# [WORK REQUIRED]
Set down every entry exactly as it stands, omitting any picture.

# [EXERCISE MATERIALS]
= Beginning of Section =

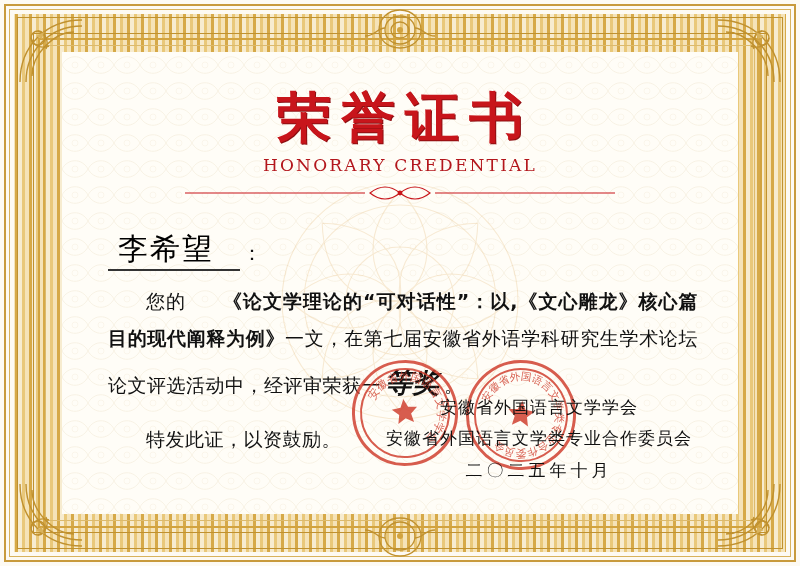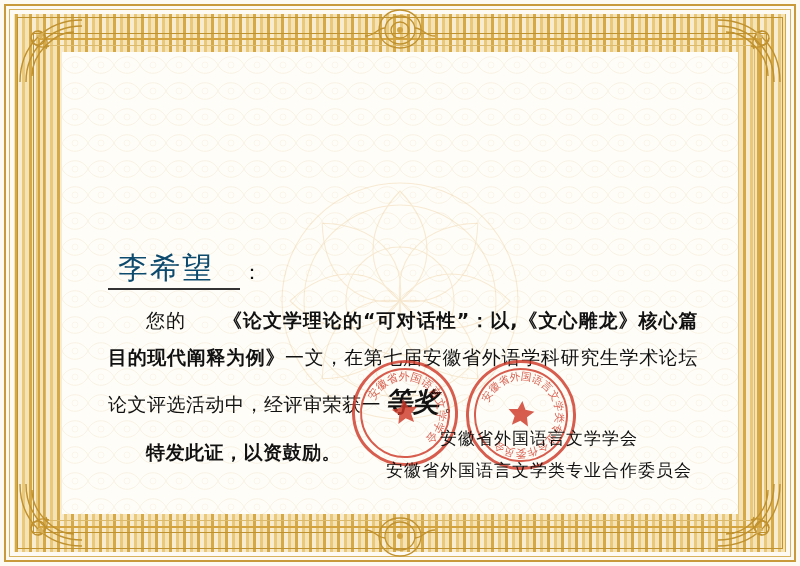"荣誉证书" div.title-block { html: none -> <div> <div>荣誉证书</div> <div>HONORARY CREDENTIAL</div> <svg> <line></line> <line></line> <path></path> <path></path> <circle></circle> </svg> </div> }
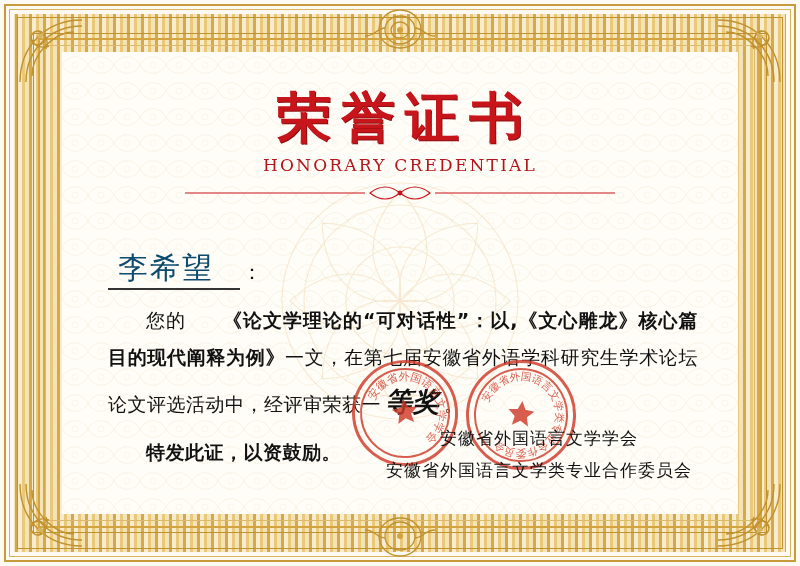"李希望" .recipient-name { color: #0c4a6e -> #000000; margin-top: 19px -> none }
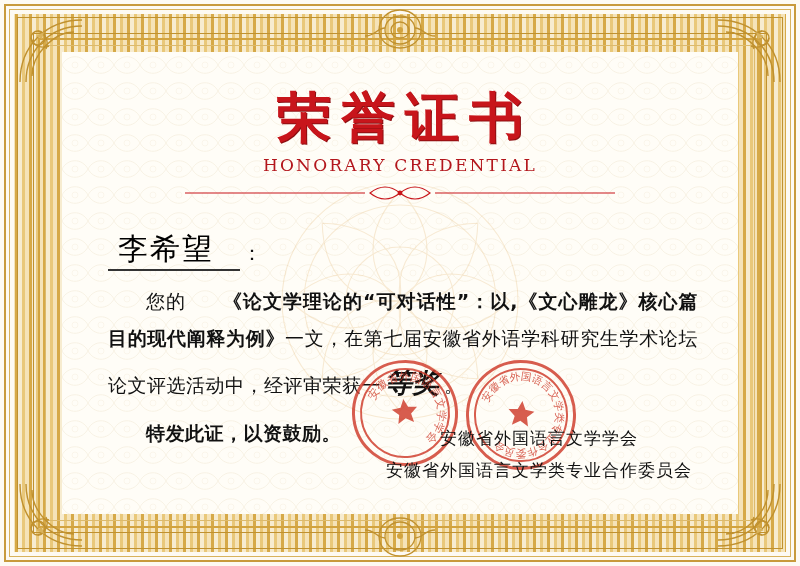"特发此证，以资鼓励。" .para2 { font-weight: bold -> none; margin-top: 6px -> 12px }
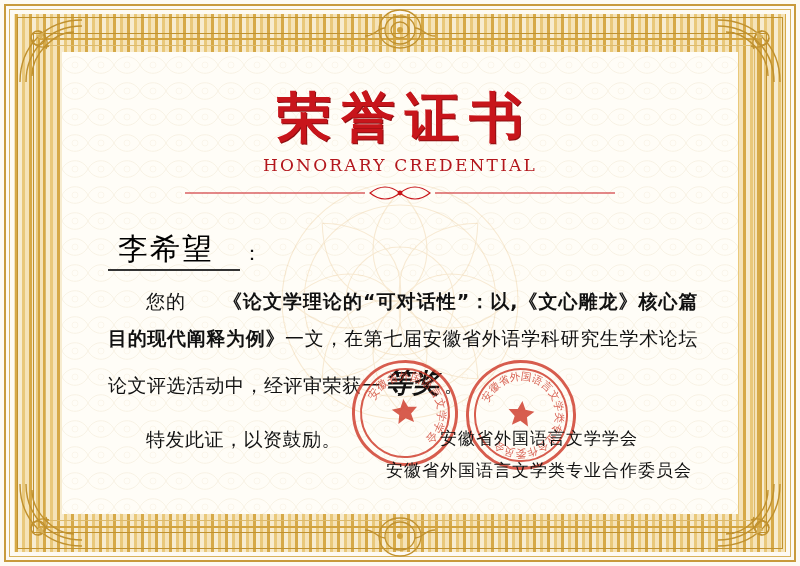"二〇二五年十月" div.sign-line { html: none -> <div>二〇二五年十月</div> }
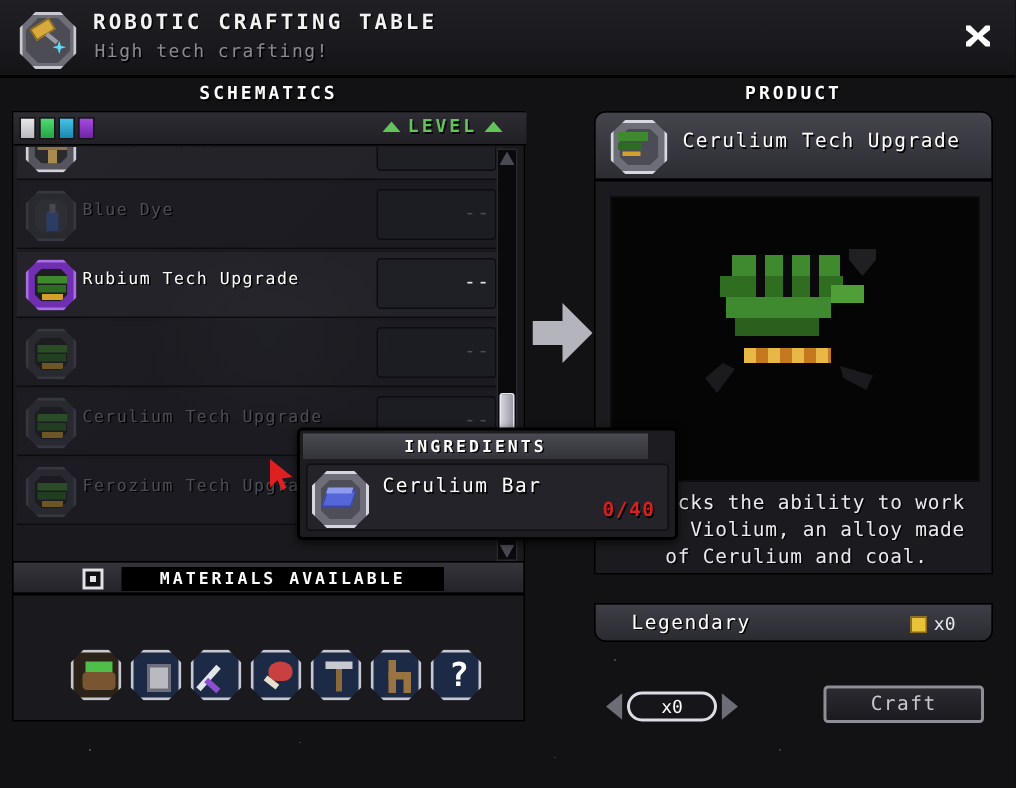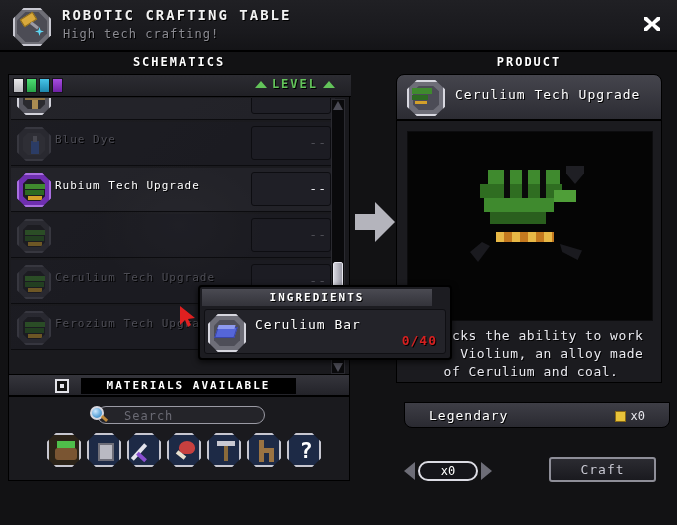"Search" div.searchwrap { html: <div> <div> <div></div> <div></div> </div> <div>Search</div> </div> -> none }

= End of Section =

# [SOLUTION FOR THIS TASK]
"荣誉证书" div.title-block { html: none -> <div> <div>荣誉证书</div> <div>HONORARY CREDENTIAL</div> <svg> <line></line> <line></line> <path></path> <path></path> <circle></circle> </svg> </div> }
"李希望" .recipient-name { color: #0c4a6e -> #000000; margin-top: 19px -> none }
"特发此证，以资鼓励。" .para2 { font-weight: bold -> none; margin-top: 6px -> 12px }
"二〇二五年十月" div.sign-line { html: none -> <div>二〇二五年十月</div> }
"Search" div.searchwrap { html: <div> <div> <div></div> <div></div> </div> <div>Search</div> </div> -> none }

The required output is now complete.